Could you transcribe all of the data exactly and skip any pictures?

[Collected data]
☆ ☆ ☆ ☆

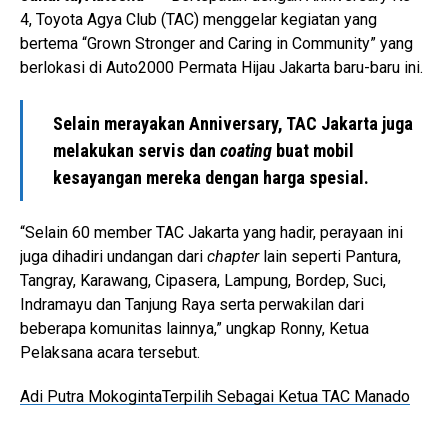
4, Toyota Agya Club (TAC) menggelar kegiatan yang
bertema “Grown Stronger and Caring in Community” yang
berlokasi di Auto2000 Permata Hijau Jakarta baru-baru ini.
Selain merayakan Anniversary, TAC Jakarta juga
melakukan servis dan
coating
buat mobil
kesayangan mereka dengan harga spesial.
“Selain 60 member TAC Jakarta yang hadir, perayaan ini
juga dihadiri undangan dari
chapter
lain seperti Pantura,
Tangray, Karawang, Cipasera, Lampung, Bordep, Suci,
Indramayu dan Tanjung Raya serta perwakilan dari
beberapa komunitas lainnya,” ungkap Ronny, Ketua
Pelaksana acara tersebut.
Adi Putra MokogintaTerpilih Sebagai Ketua TAC Manado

☆ ☆ ☆ ☆

§ **Your solution**:
4, Toyota Agya Club (TAC) menggelar kegiatan yang
bertema “Grown Stronger and Caring in Community” yang
berlokasi di Auto2000 Permata Hijau Jakarta baru-baru ini.
Selain merayakan Anniversary, TAC Jakarta juga
melakukan servis dan
coating
buat mobil
kesayangan mereka dengan harga spesial.
“Selain 60 member TAC Jakarta yang hadir, perayaan ini
juga dihadiri undangan dari
chapter
lain seperti Pantura,
Tangray, Karawang, Cipasera, Lampung, Bordep, Suci,
Indramayu dan Tanjung Raya serta perwakilan dari
beberapa komunitas lainnya,” ungkap Ronny, Ketua
Pelaksana acara tersebut.
Adi Putra MokogintaTerpilih Sebagai Ketua TAC Manado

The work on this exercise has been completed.